In un momento di puro slancio emotivo, Giuseppe decide di intervenire durante un attentato, insieme ai suoi amici, per salvare sua madre. Tuttavia, l’impensabile accade: il gesto eroico di Giuseppe modifica irrimediabilmente il corso degli eventi, trasformando l’Italia contemporanea in una dittatura fascista. In un presente distorto e contorto, i tre amici si ritrovano costretti a una missione. Percorreranno, infatti, il tunnel del tempo infiltrandosi nelle intricatissime maglie del Golpe Borghese, l’organizzazione che ha plasmato il destino del loro paese.
Perché la scelta degli Anni ’70: “curiosità e nostalgia”
Oggi 27 novembre si è tenuta in anteprima la proiezione del primo episodio della serie al The Space Cinema in Piazza della Repubblica a Roma. A seguire, pio, la conferenza stampa di presentazione della serie. Un incontro, quello con i giornalisti, che si è svolto in un clima di totale leggerezza, riflettendo lo stesso umorismo che ha accompagnato anche i quattro mesi di riprese, come racconta il cast.
Perché la scelta di Massimiliano Bruno di ambientare questa nuova storia negli Anni ’70? “ho scelto gli Anni ’70 perché è il mio anno di nascita. Sono nato nel giugno del ’70 e quindi la prima idea che ho raccontato a Federici e Paola Lucisano era relativa a quei giorni in cui ero appena nato e si giocava nei campionati mondiali di calcio in Messico Italia Germania 4-3. Da lì siamo partiti.
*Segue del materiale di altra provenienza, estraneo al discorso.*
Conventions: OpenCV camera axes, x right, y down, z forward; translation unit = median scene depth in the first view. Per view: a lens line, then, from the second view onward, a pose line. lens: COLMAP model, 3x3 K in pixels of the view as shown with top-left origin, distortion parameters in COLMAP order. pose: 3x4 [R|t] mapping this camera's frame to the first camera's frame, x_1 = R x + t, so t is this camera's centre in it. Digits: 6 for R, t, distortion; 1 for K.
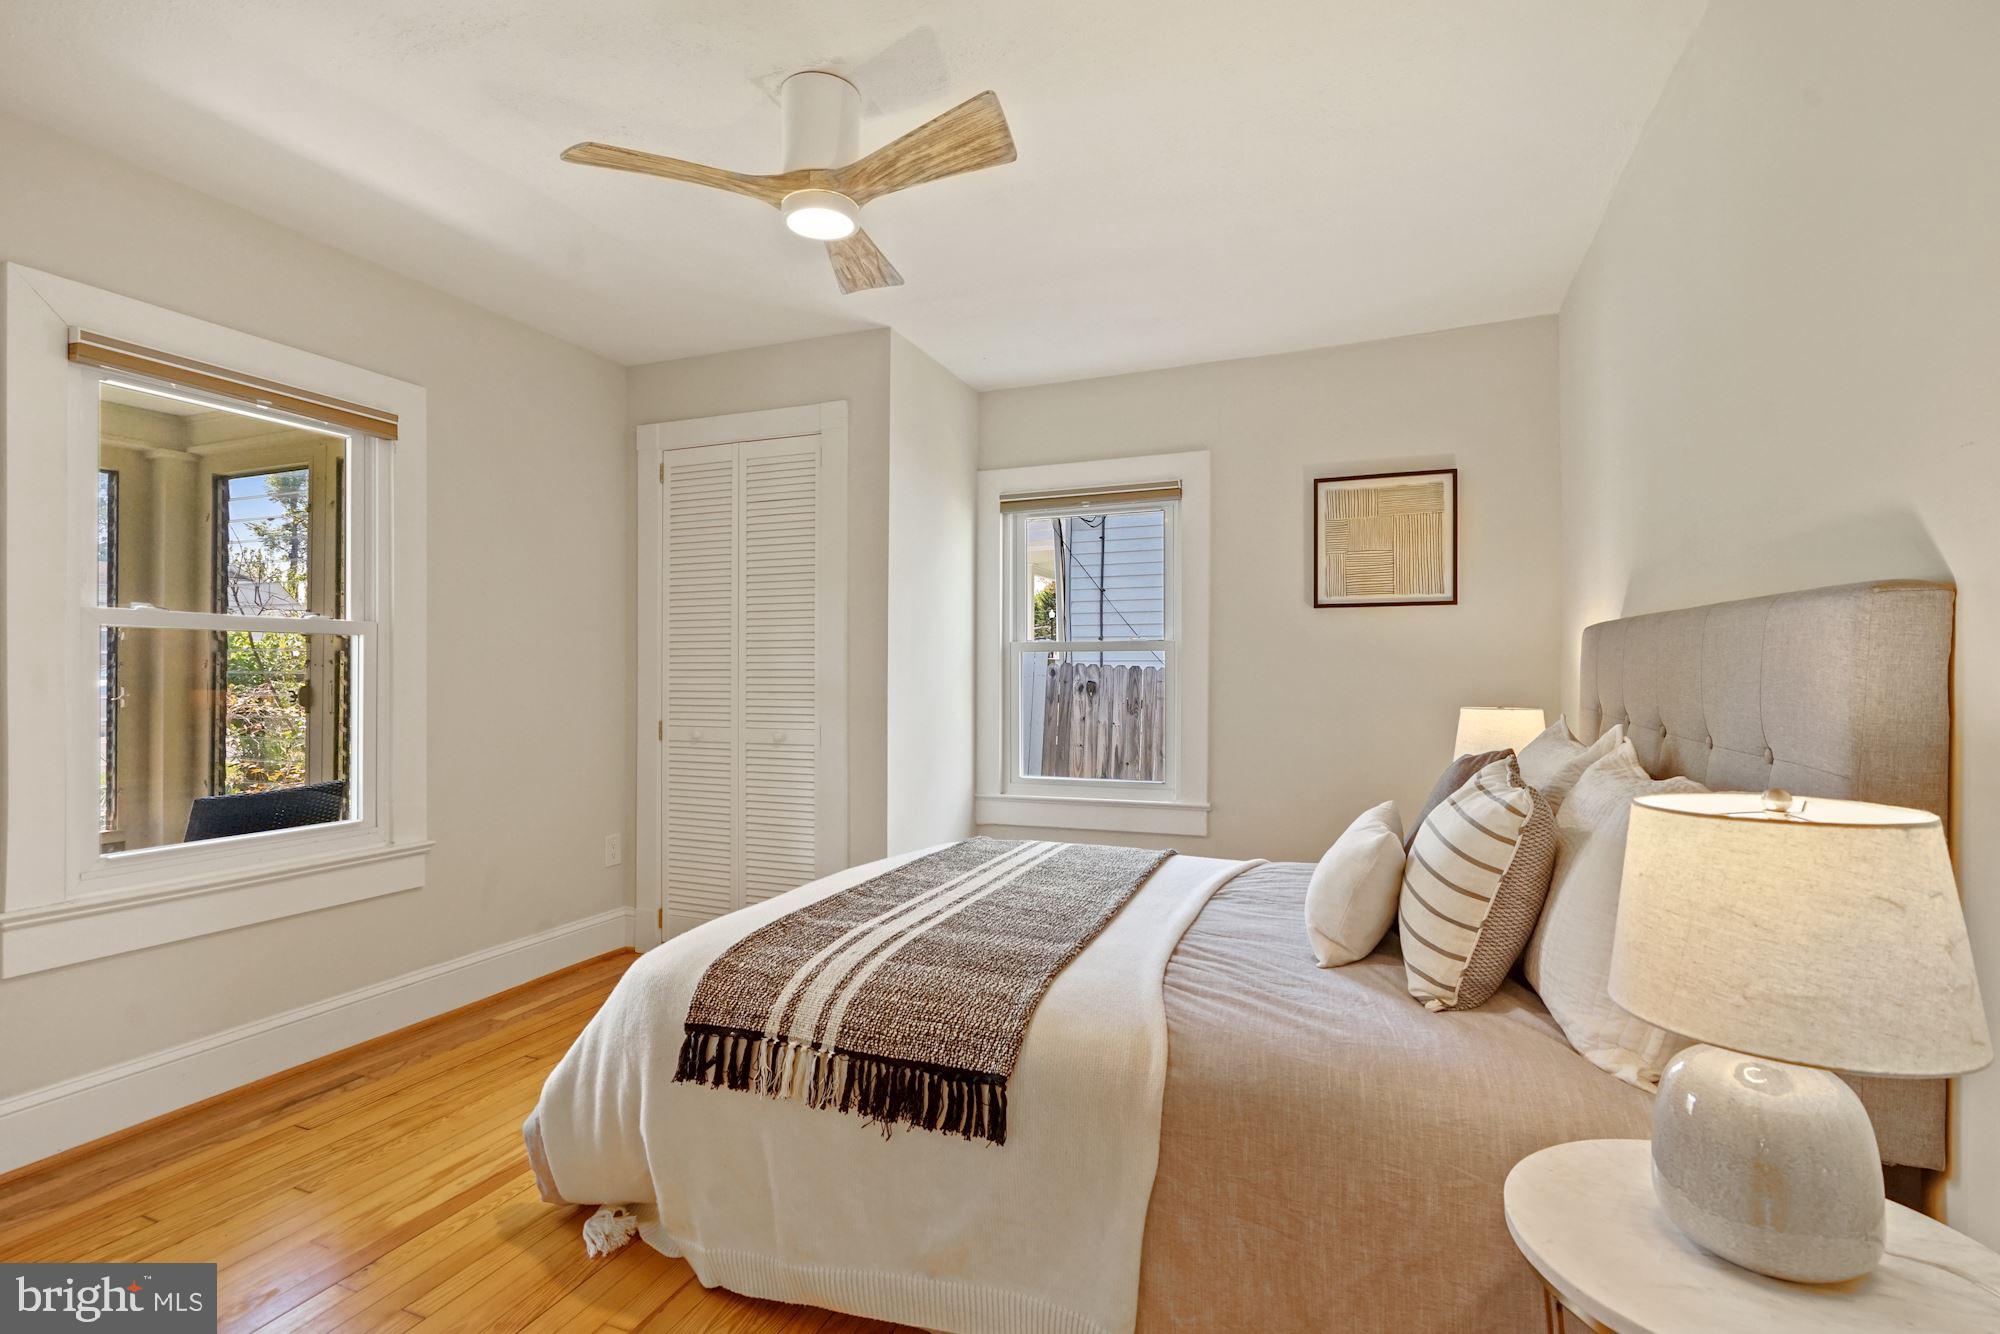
lens RADIAL K [[926.4, 0, 1004.8], [0, 926.4, 672.5], [0, 0, 1]] dist [0.000527, 0.000205]
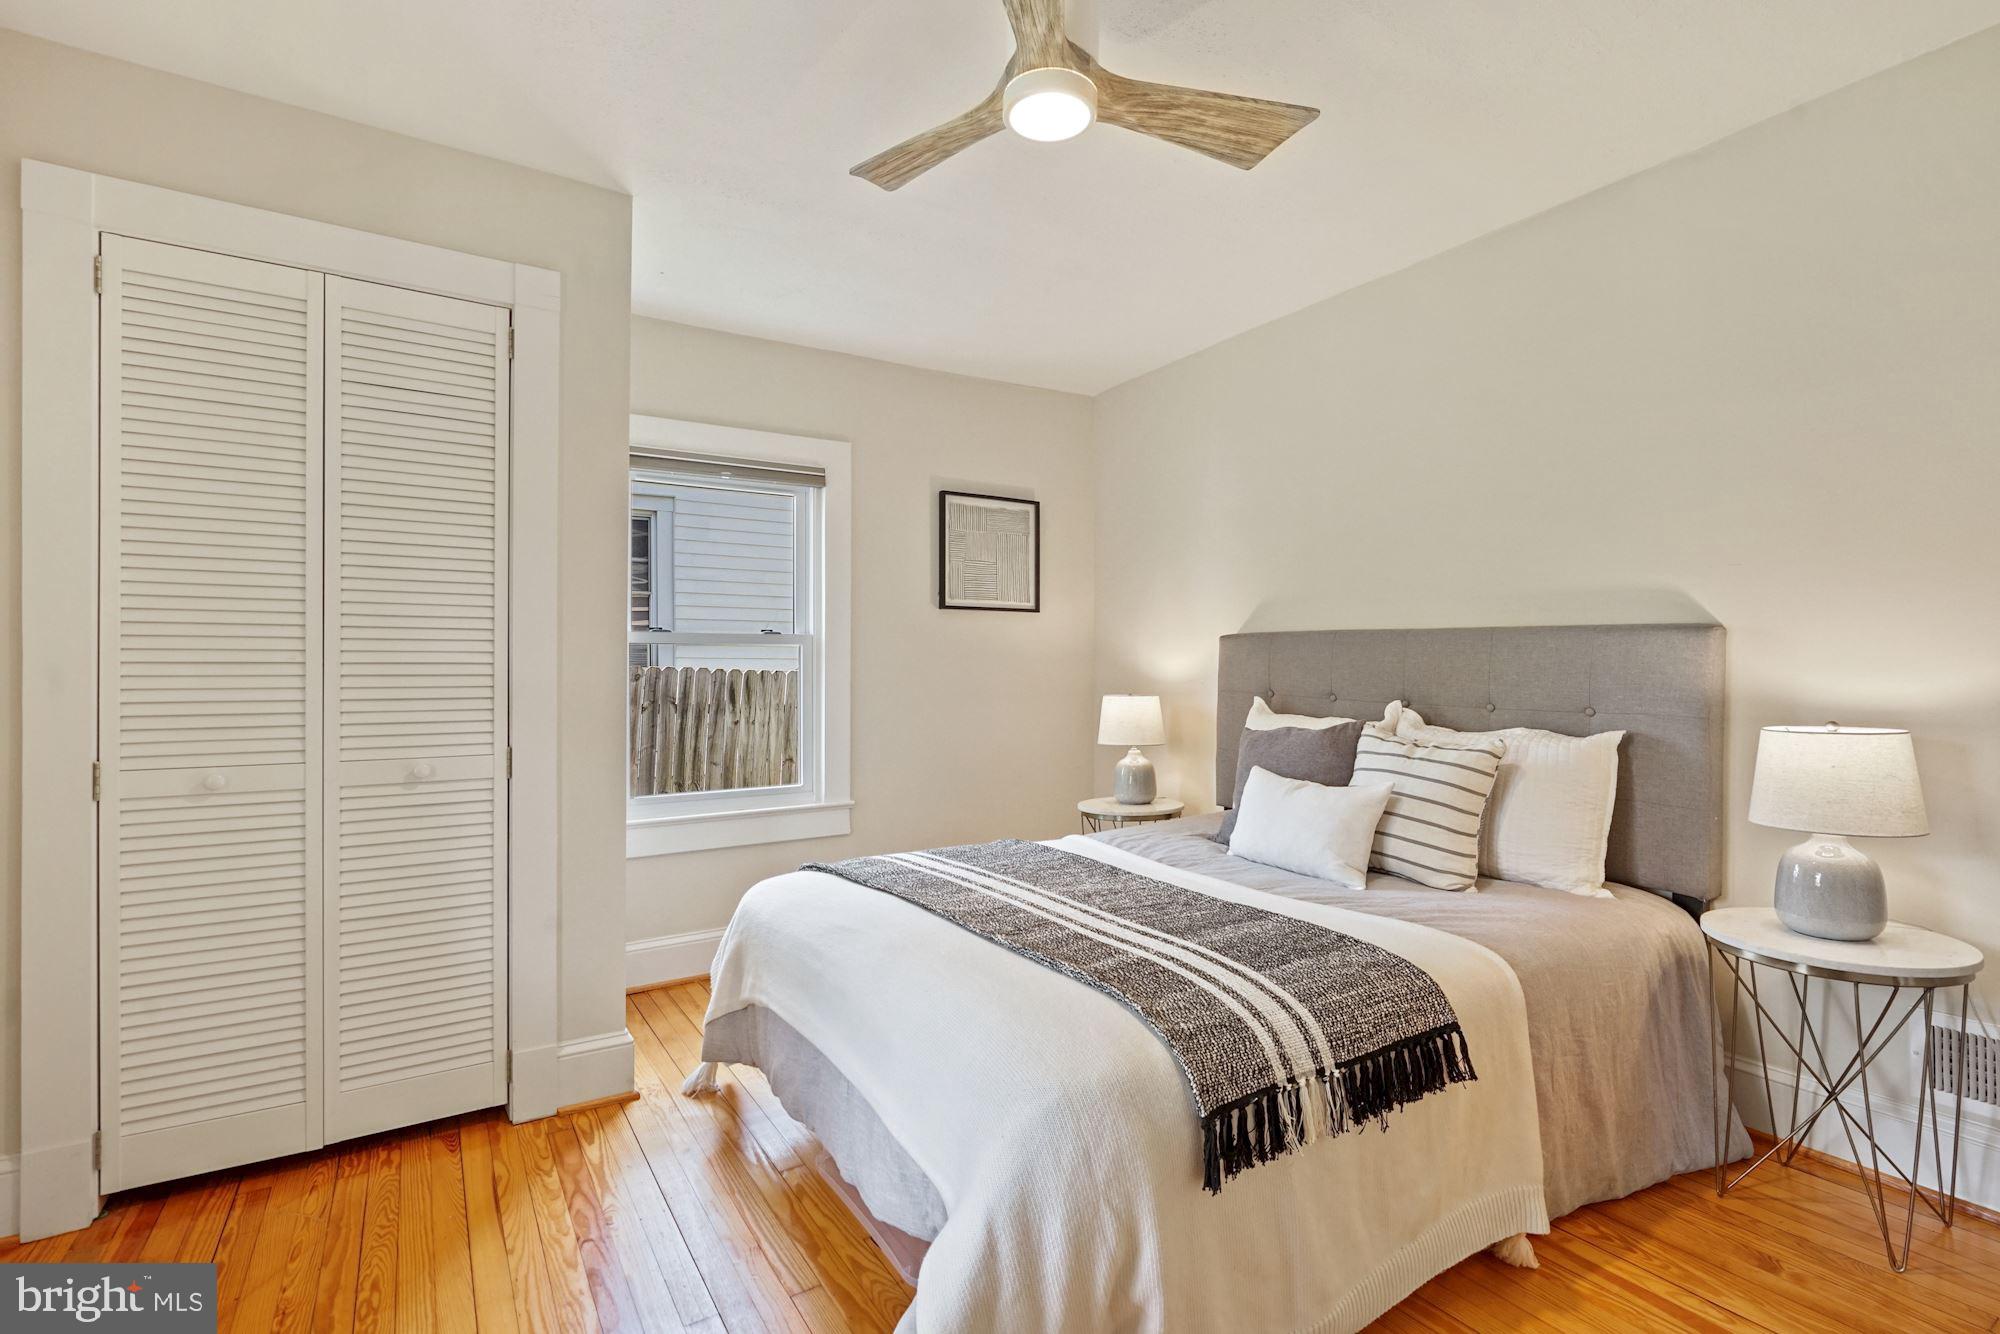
lens RADIAL K [[907.8, 0, 1000.0], [0, 907.8, 667.0], [0, 0, 1]] dist [-0.000362, 0.000042]
pose [[0.594041, 0.002362, 0.804431, -0.892994], [-0.000369, 0.999996, -0.002664, 0.003438], [-0.804434, 0.001286, 0.594040, 0.576864]]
Se io dovessi esprimere un desiderio mi piacerebbe tornare al giorno in cui sono nato per vedere com’erano mamma e papà, per farmi una passeggiata nel quartiere e vedere com’era Roma in quel periodo. Per una questione di curiosità e per una questione di nostalgia. Per vedere com’era quella donna che mi ha messo al mondo e com’era teso quel papà che mi ha sempre detto di aver portato un mazzo di rose color thè a mia madre. Io da allora ho sempre cercato un mazzo di rose color thè, ma non esistono!”
Massimiliano Bruno: “abbiamo preso in esame il fallito golpe di Valerio Julio Borghese”
Un periodo storico, quello degli Anni ’70, scelto anche, come continua a spiegare il regista: “per prendere in esame il fallito golpe di Valerio Julio Borghese del 1970, quello che svilupperà dalla terza puntata in poi, nel cuore della serie è proprio questo. La storia ci consegna un Golpe che è stato un po’ una farsa, grottesco quasi. Noi siccome a nostra volta facciamo comicità ci siamo chiesti, il nostro ‘what if’ è stato ‘e se invece fosse andato bene?’. Perché poi quel Golpe è stato una farsa in Italia, ma ispirato dei metodi in Sudamerica. Quindi abbiamo pensato con gli autori che potesse essere una bellissima metafora per raccontare uno spauracchio, una paura che qualcuno di noi nel cuore ha. Ovvero che un passo troppo a destra possa portare a una mancanza di libertà. Cosa che in questo momento fortunatamente non è nel nostro Paese, però ogni tanto ci sono delle avvisaglie che, secondo me, dobbiamo stigmatizzare e puntualizzare. Bisogna sempre stare attenti su questo”.